Enable a team of eight contract reviewers to process and de-duplicate 200,000 records and evaluate and mark the remaining documents for responsiveness, all the while providing the client with real-time access to the entire project.
Within five days, the contract review team found 250 responsive documents from a data set originally 800 times larger. The project was completed in half the time with an average review rate of 450 documents per hour at the end of the review.
The Challenge
A Fortune 1000 company with a global brand learned of potential employee misconduct and initiated an internal investigation. It identified 20-25 suspected custodians and immediately collected their e-mail (including any attachments) from a specified time period for review and analysis.
The purpose of the review was to determine whether the evidence supported allegations of wrongdoing, and to develop a strategy on which to proceed. Time was of the essence as certain employees were placed on administrative leave pending the outcome.
What was of paramount concern was trustworthiness and responsiveness. The company wanted the project completed within ten days and its legal department was looking for links to specific websites in e-mail messages as well as attached photographs or other graphic files. Risk of public disclosure loomed over the project and the company remained sensitive to the security of its data.
The Solution
After sending DTI the 95,000 records at issue, the company simultaneously engaged its preferred staffing agency to hire contract reviewers for this short-term assignment. On Monday DTI began processing the data with Attenex Patterns. The data was then divided into 53 batches of 2000-2,500 documents each. It then assigned certain sets of batches to designated reviewers on Wednesday morning. By that afternoon, contract personnel were evaluating whether the material under scrutiny was relevant or not and separating them accordingly. Given the nature of the matter, privilege was not a concern.

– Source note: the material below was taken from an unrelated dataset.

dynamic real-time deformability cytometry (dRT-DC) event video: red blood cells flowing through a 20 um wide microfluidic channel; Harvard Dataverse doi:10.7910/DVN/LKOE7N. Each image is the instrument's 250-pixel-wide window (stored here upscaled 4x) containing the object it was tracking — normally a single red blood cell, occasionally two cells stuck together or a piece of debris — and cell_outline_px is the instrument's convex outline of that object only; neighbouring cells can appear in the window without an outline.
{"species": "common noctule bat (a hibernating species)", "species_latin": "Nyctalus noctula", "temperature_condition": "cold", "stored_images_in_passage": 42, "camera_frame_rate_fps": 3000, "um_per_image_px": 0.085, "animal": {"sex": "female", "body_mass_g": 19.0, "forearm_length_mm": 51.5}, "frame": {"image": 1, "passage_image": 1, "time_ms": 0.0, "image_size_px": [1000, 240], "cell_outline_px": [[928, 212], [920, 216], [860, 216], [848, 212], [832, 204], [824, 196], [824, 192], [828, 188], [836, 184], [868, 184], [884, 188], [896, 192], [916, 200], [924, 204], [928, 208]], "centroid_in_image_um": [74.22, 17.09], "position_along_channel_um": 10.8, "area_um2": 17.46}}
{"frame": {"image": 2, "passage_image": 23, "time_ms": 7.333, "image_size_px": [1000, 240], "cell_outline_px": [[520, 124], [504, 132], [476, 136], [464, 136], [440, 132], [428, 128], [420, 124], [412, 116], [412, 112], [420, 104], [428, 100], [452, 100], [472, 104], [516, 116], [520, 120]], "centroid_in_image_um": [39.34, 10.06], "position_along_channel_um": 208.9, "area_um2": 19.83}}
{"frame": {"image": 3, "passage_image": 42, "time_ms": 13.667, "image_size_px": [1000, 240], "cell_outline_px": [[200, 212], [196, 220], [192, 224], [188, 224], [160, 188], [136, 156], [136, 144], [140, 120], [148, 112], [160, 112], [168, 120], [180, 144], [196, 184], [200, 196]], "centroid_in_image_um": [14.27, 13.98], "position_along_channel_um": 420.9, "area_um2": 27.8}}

The company’s in-house e-discovery team seamlessly archived the files and sent individually marked DVDs to Document Technologies, Inc. for production. DTI asked the eight document reviewers to work six to eight-hour days until completion. Upon receipt of the 200,000 original files, DTI loaded them into the Attenex® Patterns® Workbench™ module and used its patented technology to de-duplicate 105,000 records by uniformly suppressing exact and near duplicates.
Review attorneys organized their analysis by employee following 1½ hours of training in the substance of the legal matter and one hour of software instruction. “It was pretty impressive that we could train document reviewers to use a tool for the first time in the morning and by that afternoon they were proficient,” says DTI’s Jennifer Beilstein, the Director of Hosting and Client Services in its National Technology Center.
In fact, contract personnel were reviewing 250-300 documents per hour by the next day, which was Thursday. By Friday, they were averaging 450 marks per hour. The performance was noteworthy because the market in which the review took place is not a hotbed for this type of work. As such, there were contractors who were completely unfamiliar with litigation specific tools.
“The software is so easy that they were able to follow a workflow and pick up the tool very quickly,” adds Beilstein.
The Results
In the end, the client was pleased. Ultimately, “the visualization of Attenex helped to increase review speed,” remarks Beilstein. “If there was no visualization, it would have been a lot slower.”
Using Attenex Patterns, however, they finished the project in only five days. With the concept analysis tools available through Document Mapper, reviewers were able to evaluate the material in clusters and quickly gauge relevancy. Of the 95,000 documents submitted, 250 were responsive. “It allowed our client and its staffing agency to take ownership, which made the review move smoothly,” says Beilstein. “To manage costs, corporations are trying to take back some of the control,” she adds.
While this was an important project for the client, it was one in which it did not need to utilize outside counsel at this stage. It collected the necessary material and enlisted the support of DTI to provide further review capability.
DTI controlled the review using the back end tools built into Attenex Patterns Workbench. When reporting to the client, DTI exported an index of the relevant documents so that in-house counsel could review the most critical records. It also provided TIFF-formatted images of each document on the index. Counsel reviewed those documents and followed-up with questions. Importantly, the lawyers did not want results in native format to avoid opening inappropriate e-mail attachments or photos to open on their computers.
In sum, Beilstein describes the project as “short, sweet and fast.” She might add efficient and cost-effective.